Vietnamese military leader

Trần Văn Soái (1889–1961), also known as Năm Lửa (lit. 'Five Fires'), was a Vietnamese general and warlord, he served as commander-in-chief of the armed forces of the Hòa Hảo.

Born in Southern Vietnam into peasantry, he initially worked as a bus driver and became a gang leader. He converted to Hòa Hảo during World War II, and then quickly rose to prominence as the sect's leading military leader. He fought against the Japanese and Viet Minh during World War II and the First Indochina War. His forces then struggled against the South Vietnamese leader Ngô Đình Diệm in the 1950s, during the Vietnam War.

== Life ==
=== Early years ===
Trần Văn Soái was born in Long Xuyên in 1889. He then settled in Cái Vồn of Cần Thơ, a province in Southern Vietnam. He began his career as an uneducated peasant, working as a mechanic on ships that sailed the Bassac River, then as a ticket collector for a bus company, and finally as a bus driver. He eventually moved up to become the owner of a bus service that operated between Trà Ôn and Cần Thơ. During this period, Soai was the leader of his own gang of bus drivers. In a struggle with a rival gang boss in 1940, he was seriously injured and had to give up his job.

=== Hòa Hảo ===
Around this time, he converted to Hòa Hảo, founded by Huỳnh Phú Sổ, and devoted his significant energies to advancing through the ranks of the sect. His third wife, Le thi Gam, took over his financial interests as well as management of his bus firm. He became the sect's leading military leader during World War II.

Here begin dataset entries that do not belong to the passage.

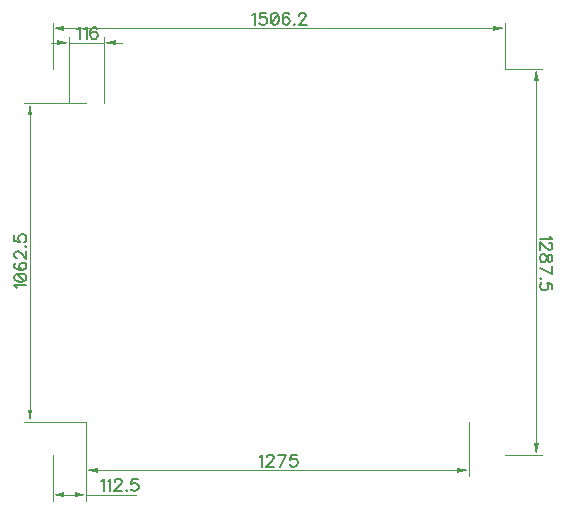
<source format=gbr>
G04 DipTrace 2.4.0.2*
%INTopDimension.gbr*%
%MOIN*%
%ADD13C,0.0014*%
%ADD82C,0.0062*%
%FSLAX44Y44*%
G04*
G70*
G90*
G75*
G01*
%LNTopDimension*%
%LPD*%
X3937Y16812D2*
D13*
Y18361D1*
X19000Y16812D2*
Y18361D1*
X11468Y18164D2*
X4331D1*
G36*
X3937D2*
X4331Y18242D1*
Y18085D1*
X3937Y18164D1*
G37*
X11468D2*
D13*
X18606D1*
G36*
X19000D2*
X18606Y18085D1*
Y18242D1*
X19000Y18164D1*
G37*
Y16812D2*
D13*
X20259D1*
X19000Y3937D2*
X20259D1*
X20062Y10375D2*
Y16418D1*
G36*
Y16812D2*
X20141Y16418D1*
X19983D1*
X20062Y16812D1*
G37*
Y10375D2*
D13*
Y4331D1*
G36*
Y3937D2*
X19983Y4331D1*
X20141D1*
X20062Y3937D1*
G37*
X5062Y15687D2*
D13*
X2988D1*
X5062Y5062D2*
X2988D1*
X3185Y10375D2*
Y15293D1*
G36*
Y15687D2*
X3264Y15293D1*
X3106D1*
X3185Y15687D1*
G37*
Y10375D2*
D13*
Y5456D1*
G36*
Y5062D2*
X3106Y5456D1*
X3264D1*
X3185Y5062D1*
G37*
X5062D2*
D13*
Y3241D1*
X17812Y5062D2*
Y3241D1*
X11437Y3438D2*
X5456D1*
G36*
X5062D2*
X5456Y3517D1*
Y3359D1*
X5062Y3438D1*
G37*
X11437D2*
D13*
X17418D1*
G36*
X17812D2*
X17418Y3359D1*
Y3517D1*
X17812Y3438D1*
G37*
X5062Y5062D2*
D13*
Y2428D1*
X3937Y3937D2*
Y2428D1*
X4500Y2625D2*
X4668D1*
G36*
X5062D2*
X4668Y2547D1*
Y2704D1*
X5062Y2625D1*
G37*
X4500D2*
D13*
X4331D1*
G36*
X3937D2*
X4331Y2704D1*
Y2547D1*
X3937Y2625D1*
G37*
X6716D2*
D13*
X5062D1*
X4482Y15687D2*
Y17884D1*
X5642Y15687D2*
Y17884D1*
X4482Y17687D2*
X5642D1*
X3891D2*
X4088D1*
G36*
X4482D2*
X4088Y17608D1*
Y17766D1*
X4482Y17687D1*
G37*
X6233D2*
D13*
X6036D1*
G36*
X5642D2*
X6036Y17766D1*
Y17608D1*
X5642Y17687D1*
G37*
X10597Y18611D2*
D82*
X10635Y18630D1*
X10693Y18687D1*
Y18286D1*
X11046Y18687D2*
X10855D1*
X10836Y18515D1*
X10855Y18534D1*
X10912Y18554D1*
X10969D1*
X11027Y18534D1*
X11065Y18496D1*
X11084Y18439D1*
Y18401D1*
X11065Y18343D1*
X11027Y18305D1*
X10969Y18286D1*
X10912D1*
X10855Y18305D1*
X10836Y18324D1*
X10816Y18362D1*
X11323Y18687D2*
X11265Y18668D1*
X11227Y18611D1*
X11208Y18515D1*
Y18458D1*
X11227Y18362D1*
X11265Y18305D1*
X11323Y18286D1*
X11361D1*
X11418Y18305D1*
X11456Y18362D1*
X11476Y18458D1*
Y18515D1*
X11456Y18611D1*
X11418Y18668D1*
X11361Y18687D1*
X11323D1*
X11456Y18611D2*
X11227Y18362D1*
X11829Y18630D2*
X11810Y18668D1*
X11752Y18687D1*
X11714D1*
X11657Y18668D1*
X11618Y18611D1*
X11599Y18515D1*
Y18420D1*
X11618Y18343D1*
X11657Y18305D1*
X11714Y18286D1*
X11733D1*
X11790Y18305D1*
X11829Y18343D1*
X11848Y18401D1*
Y18420D1*
X11829Y18477D1*
X11790Y18515D1*
X11733Y18534D1*
X11714D1*
X11657Y18515D1*
X11618Y18477D1*
X11599Y18420D1*
X11990Y18324D2*
X11971Y18305D1*
X11990Y18286D1*
X12010Y18305D1*
X11990Y18324D1*
X12153Y18592D2*
Y18611D1*
X12172Y18649D1*
X12191Y18668D1*
X12229Y18687D1*
X12306D1*
X12344Y18668D1*
X12363Y18649D1*
X12382Y18611D1*
Y18573D1*
X12363Y18534D1*
X12325Y18477D1*
X12133Y18286D1*
X12401D1*
X20509Y11255D2*
X20529Y11217D1*
X20586Y11159D1*
X20184D1*
X20490Y11016D2*
X20509D1*
X20548Y10997D1*
X20567Y10978D1*
X20586Y10940D1*
Y10863D1*
X20567Y10825D1*
X20548Y10806D1*
X20509Y10787D1*
X20471D1*
X20433Y10806D1*
X20376Y10844D1*
X20184Y11036D1*
Y10768D1*
X20586Y10549D2*
X20567Y10606D1*
X20529Y10625D1*
X20490D1*
X20452Y10606D1*
X20433Y10568D1*
X20414Y10491D1*
X20395Y10434D1*
X20356Y10396D1*
X20318Y10377D1*
X20261D1*
X20223Y10396D1*
X20203Y10415D1*
X20184Y10472D1*
Y10549D1*
X20203Y10606D1*
X20223Y10625D1*
X20261Y10644D1*
X20318D1*
X20356Y10625D1*
X20395Y10587D1*
X20414Y10530D1*
X20433Y10453D1*
X20452Y10415D1*
X20490Y10396D1*
X20529D1*
X20567Y10415D1*
X20586Y10472D1*
Y10549D1*
X20184Y10177D2*
X20586Y9985D1*
Y10253D1*
X20223Y9843D2*
X20203Y9862D1*
X20184Y9843D1*
X20203Y9823D1*
X20223Y9843D1*
X20586Y9470D2*
Y9661D1*
X20414Y9680D1*
X20433Y9661D1*
X20452Y9604D1*
Y9547D1*
X20433Y9489D1*
X20395Y9451D1*
X20337Y9432D1*
X20299D1*
X20242Y9451D1*
X20203Y9489D1*
X20184Y9547D1*
Y9604D1*
X20203Y9661D1*
X20223Y9680D1*
X20261Y9700D1*
X2738Y9503D2*
X2719Y9542D1*
X2662Y9599D1*
X3063D1*
X2662Y9838D2*
X2681Y9780D1*
X2738Y9742D1*
X2834Y9723D1*
X2891D1*
X2987Y9742D1*
X3044Y9780D1*
X3063Y9838D1*
Y9876D1*
X3044Y9933D1*
X2987Y9971D1*
X2891Y9991D1*
X2834D1*
X2738Y9971D1*
X2681Y9933D1*
X2662Y9876D1*
Y9838D1*
X2738Y9971D2*
X2987Y9742D1*
X2719Y10344D2*
X2681Y10325D1*
X2662Y10267D1*
Y10229D1*
X2681Y10172D1*
X2738Y10133D1*
X2834Y10114D1*
X2929D1*
X3006Y10133D1*
X3044Y10172D1*
X3063Y10229D1*
Y10248D1*
X3044Y10305D1*
X3006Y10344D1*
X2948Y10363D1*
X2929D1*
X2872Y10344D1*
X2834Y10305D1*
X2815Y10248D1*
Y10229D1*
X2834Y10172D1*
X2872Y10133D1*
X2929Y10114D1*
X2757Y10506D2*
X2738D1*
X2700Y10525D1*
X2681Y10544D1*
X2662Y10582D1*
Y10659D1*
X2681Y10697D1*
X2700Y10716D1*
X2738Y10735D1*
X2776D1*
X2815Y10716D1*
X2872Y10678D1*
X3063Y10486D1*
Y10754D1*
X3025Y10897D2*
X3044Y10878D1*
X3063Y10897D1*
X3044Y10916D1*
X3025Y10897D1*
X2662Y11269D2*
Y11078D1*
X2834Y11059D1*
X2815Y11078D1*
X2795Y11136D1*
Y11193D1*
X2815Y11250D1*
X2853Y11289D1*
X2910Y11308D1*
X2948D1*
X3006Y11289D1*
X3044Y11250D1*
X3063Y11193D1*
Y11136D1*
X3044Y11078D1*
X3025Y11059D1*
X2987Y11040D1*
X10833Y3885D2*
X10871Y3904D1*
X10929Y3961D1*
Y3560D1*
X11072Y3866D2*
Y3885D1*
X11091Y3923D1*
X11110Y3942D1*
X11148Y3961D1*
X11225D1*
X11263Y3942D1*
X11282Y3923D1*
X11301Y3885D1*
Y3847D1*
X11282Y3808D1*
X11244Y3751D1*
X11052Y3560D1*
X11320D1*
X11520D2*
X11712Y3961D1*
X11444D1*
X12065D2*
X11874D1*
X11855Y3789D1*
X11874Y3808D1*
X11931Y3828D1*
X11988D1*
X12046Y3808D1*
X12084Y3770D1*
X12103Y3713D1*
Y3675D1*
X12084Y3617D1*
X12046Y3579D1*
X11988Y3560D1*
X11931D1*
X11874Y3579D1*
X11855Y3598D1*
X11835Y3636D1*
X5548Y3072D2*
X5587Y3092D1*
X5644Y3149D1*
Y2747D1*
X5768Y3072D2*
X5806Y3092D1*
X5864Y3149D1*
Y2747D1*
X6007Y3053D2*
Y3072D1*
X6026Y3111D1*
X6045Y3130D1*
X6083Y3149D1*
X6160D1*
X6198Y3130D1*
X6217Y3111D1*
X6236Y3072D1*
Y3034D1*
X6217Y2996D1*
X6179Y2939D1*
X5987Y2747D1*
X6255D1*
X6398Y2786D2*
X6379Y2766D1*
X6398Y2747D1*
X6417Y2766D1*
X6398Y2786D1*
X6770Y3149D2*
X6579D1*
X6560Y2977D1*
X6579Y2996D1*
X6637Y3015D1*
X6694D1*
X6751Y2996D1*
X6790Y2958D1*
X6809Y2900D1*
Y2862D1*
X6790Y2805D1*
X6751Y2766D1*
X6694Y2747D1*
X6637D1*
X6579Y2766D1*
X6560Y2786D1*
X6541Y2824D1*
X4749Y18134D2*
X4788Y18154D1*
X4845Y18211D1*
Y17809D1*
X4969Y18134D2*
X5007Y18154D1*
X5065Y18211D1*
Y17809D1*
X5418Y18154D2*
X5399Y18192D1*
X5341Y18211D1*
X5303D1*
X5246Y18192D1*
X5207Y18134D1*
X5188Y18039D1*
Y17943D1*
X5207Y17867D1*
X5246Y17828D1*
X5303Y17809D1*
X5322D1*
X5379Y17828D1*
X5418Y17867D1*
X5437Y17924D1*
Y17943D1*
X5418Y18001D1*
X5379Y18039D1*
X5322Y18058D1*
X5303D1*
X5246Y18039D1*
X5207Y18001D1*
X5188Y17943D1*
M02*

</source>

On 7–9 September 1945, a band of 15,000 Hoahaoists armed with hand-to-hand weapons, and aided by the Trotskyists, attacked the Việt Minh garrison at the port city of Cần Thơ, which the Hòa Hảo considered the rightful capital of their domain. They were led by Soái, his eldest son, Lâm Thành Nguyên, and Sổ's younger brother, but with their antiquated weapons, the Hòa Hảo were defeated and Sổ's men were massacred by the Việt Minh-controlled Advanced Guard Youth, who were reportedly aided by a nearby Japanese garrison. The slaughter was characterized by its savagery. After Sổ's death, Soái assumed the title of commander in chief of the Hòa Hảo armed forces.

During the 1950s, the new authority in Saigon, led by Ngô Đình Diệm, desired to relinquish the Hòa Hảo autonomy. Diệm demanded that Soái hand over control of his administrative region to the Saigon government. Soái refused this, and Diệm dispatched the Vietnamese National Army (VNA) to the region and threatened to level Soái's headquarters if the Hòa Hảo forces resisted. Nevertheless, the Diệm government paid $3 million for Soái's loyalty.

As the VNA wiped out most of Bình Xuyên's forces, an independent military force within the army, Soái, along with other Hòa Hảo generals, declared war on Saigon government in late May 1955, furious that they were not granted enough privileges. They knew that a direct confrontation with the VNA would be catastrophic, so they burned down to their bases and dispersed their army of 16,000 men into the jungle to operate as guerrillas. The Americans did not discourage Diệm from fighting back this time. The VNA, led by the General Dương Văn Minh, went on an offensive on 5 June and by mid-June, the army crushed Soái's forces near the Cambodian border, forcing him to retreat into Cambodia. Two other generals surrendered and another general, Ba Cụt, was arrested and beheaded in front of the public after being convicted of a series of murders in court.

He resigned in 1956, and died in Saigon on 9 February 1961.